(Data for processing Opens)
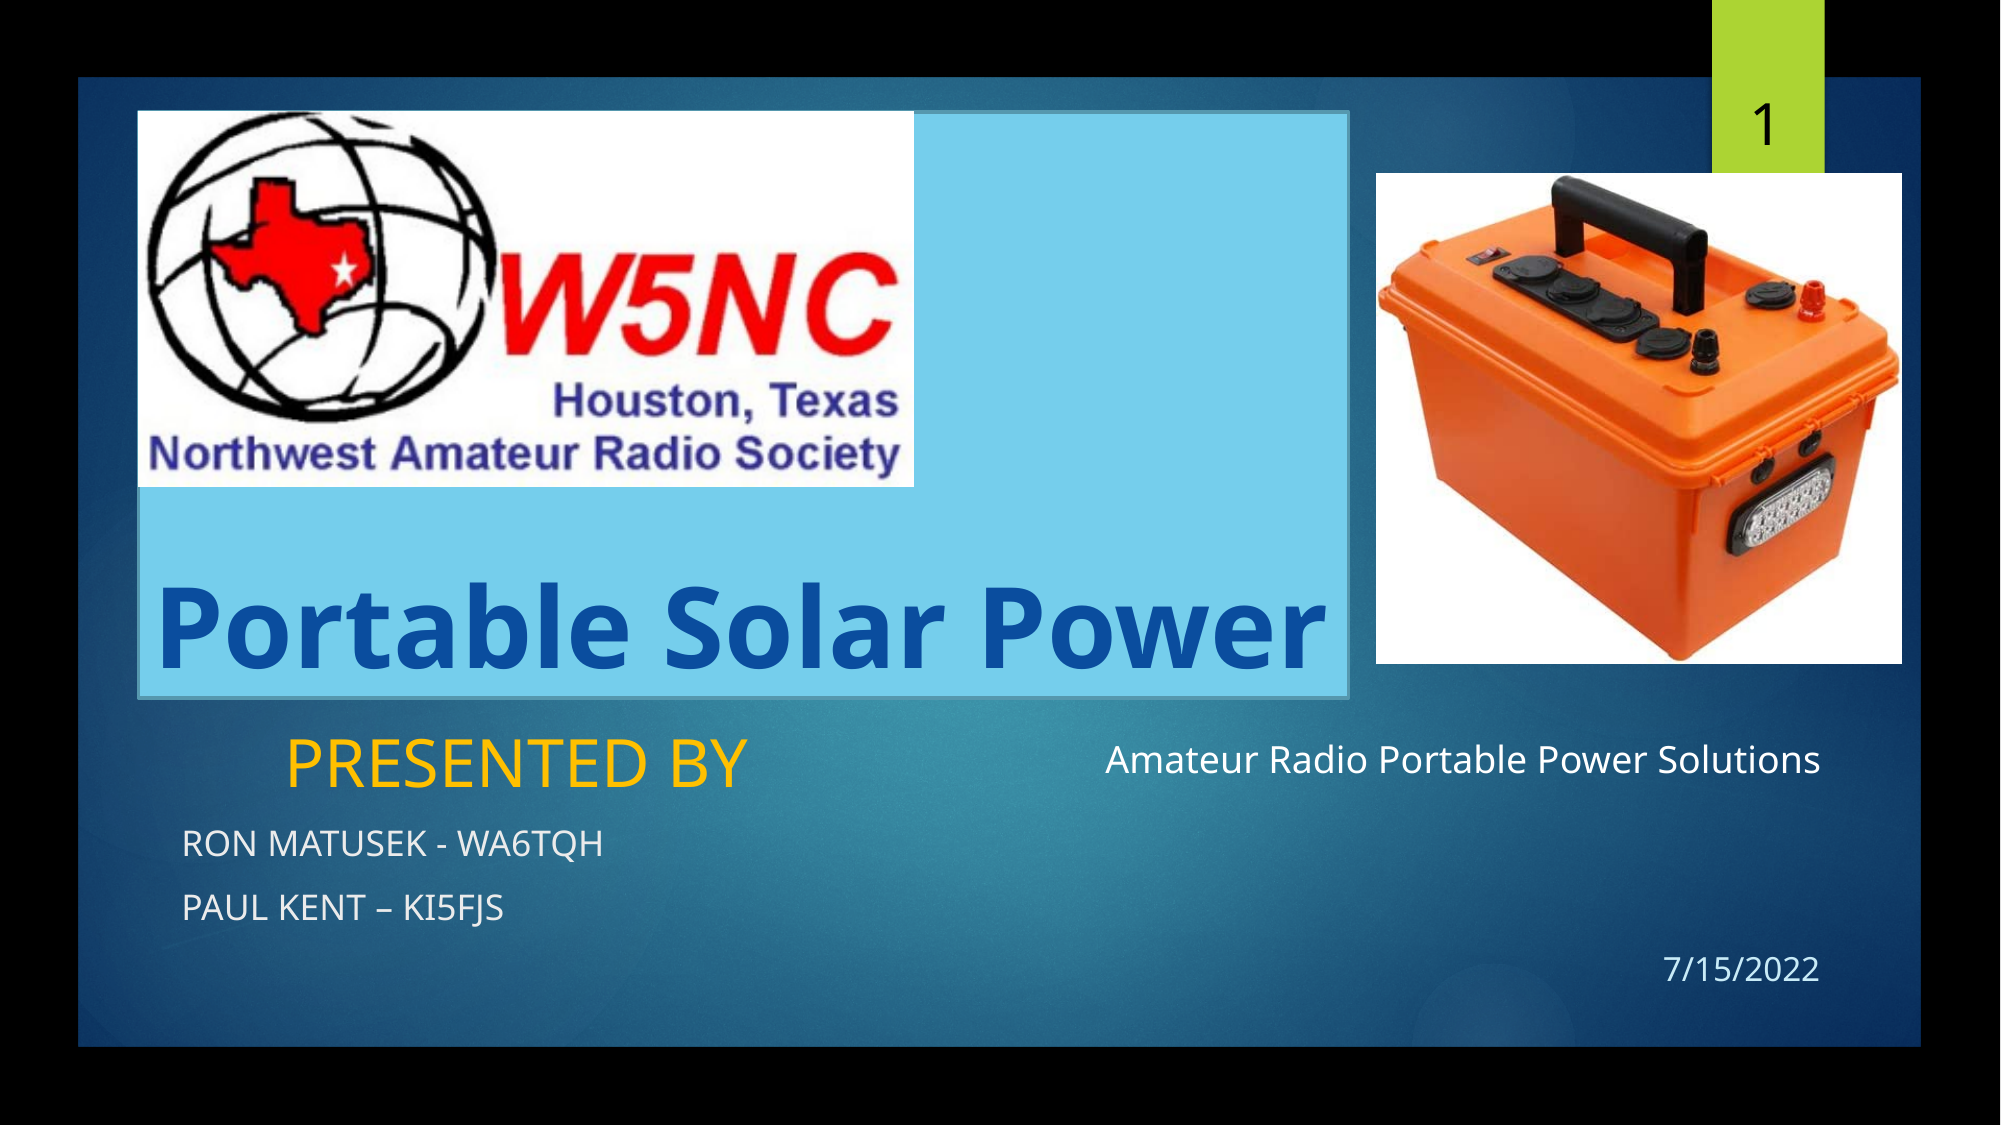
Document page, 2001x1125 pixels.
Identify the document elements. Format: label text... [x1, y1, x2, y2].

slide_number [1598, 940, 1836, 1003]
picture [1376, 173, 1903, 664]
slide_number 1 [1698, 48, 1836, 172]
picture [138, 111, 914, 488]
subtitle Presented by Ron Matusek - WA6TQH Paul Kent – KI5FJS [166, 713, 867, 1032]
title Portable Solar Power [137, 110, 1350, 700]
text_box Amateur Radio Portable Power Solutions [1090, 728, 1883, 789]
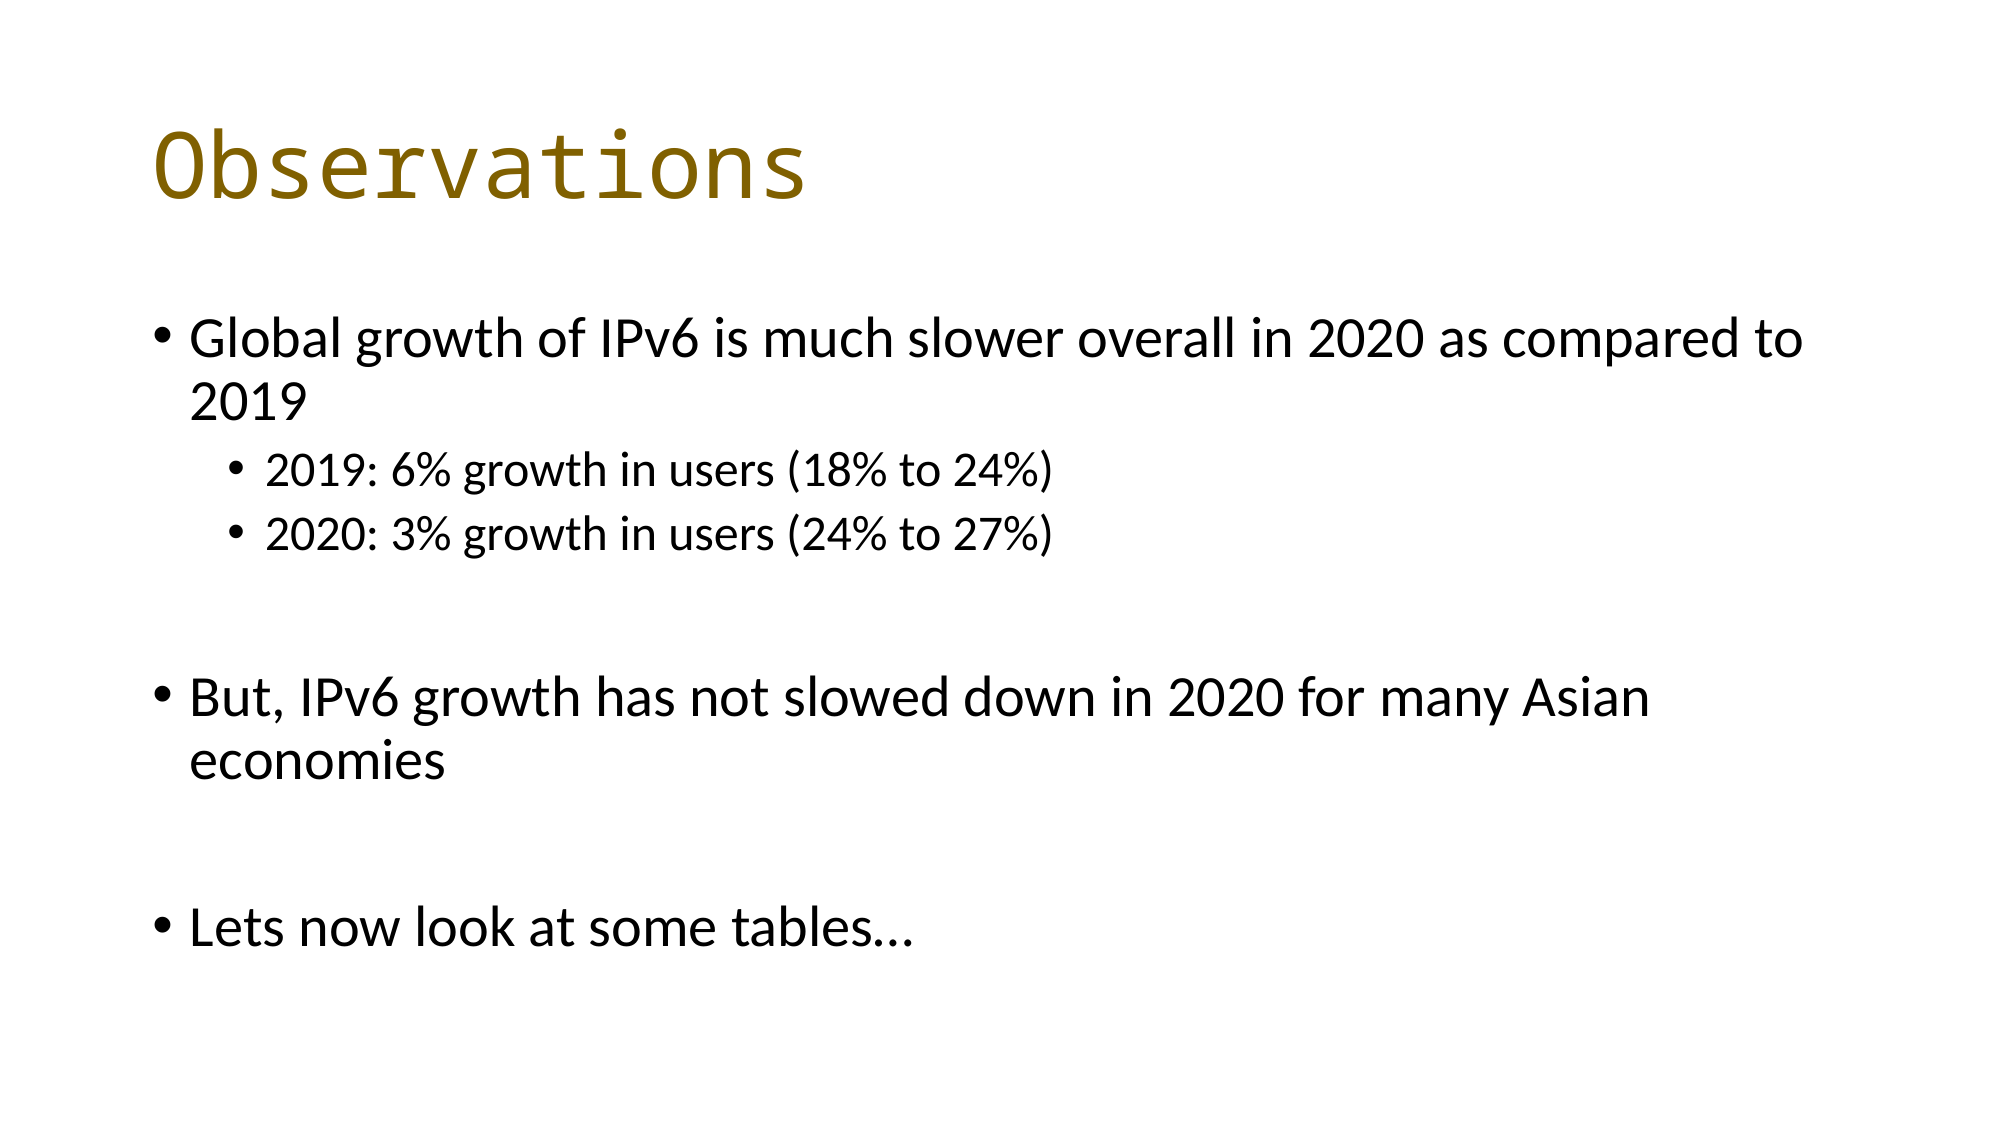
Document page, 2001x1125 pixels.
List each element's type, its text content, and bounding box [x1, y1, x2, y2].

title Observations [137, 59, 1863, 278]
list Global growth of IPv6 is much slower overall in 2020 as compared to 2019 2019: 6% growth in users (18% to 24%) 2020: 3% growth in users (24% to 27%) But, IPv6 growth has not slowed down in 2020 for many Asian economies Lets now look at some tables… [137, 299, 1863, 1014]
(Data for processing Closes)
### The problem
Nothing but the lines from the one containing "List each element's" through the last line of the data above should be set down, word for word.

### Task response
List each element's type, its text content, and bounding box [x1, y1, x2, y2].

title Observations [137, 59, 1863, 278]
list Global growth of IPv6 is much slower overall in 2020 as compared to 2019 2019: 6% growth in users (18% to 24%) 2020: 3% growth in users (24% to 27%) But, IPv6 growth has not slowed down in 2020 for many Asian economies Lets now look at some tables… [137, 299, 1863, 1014]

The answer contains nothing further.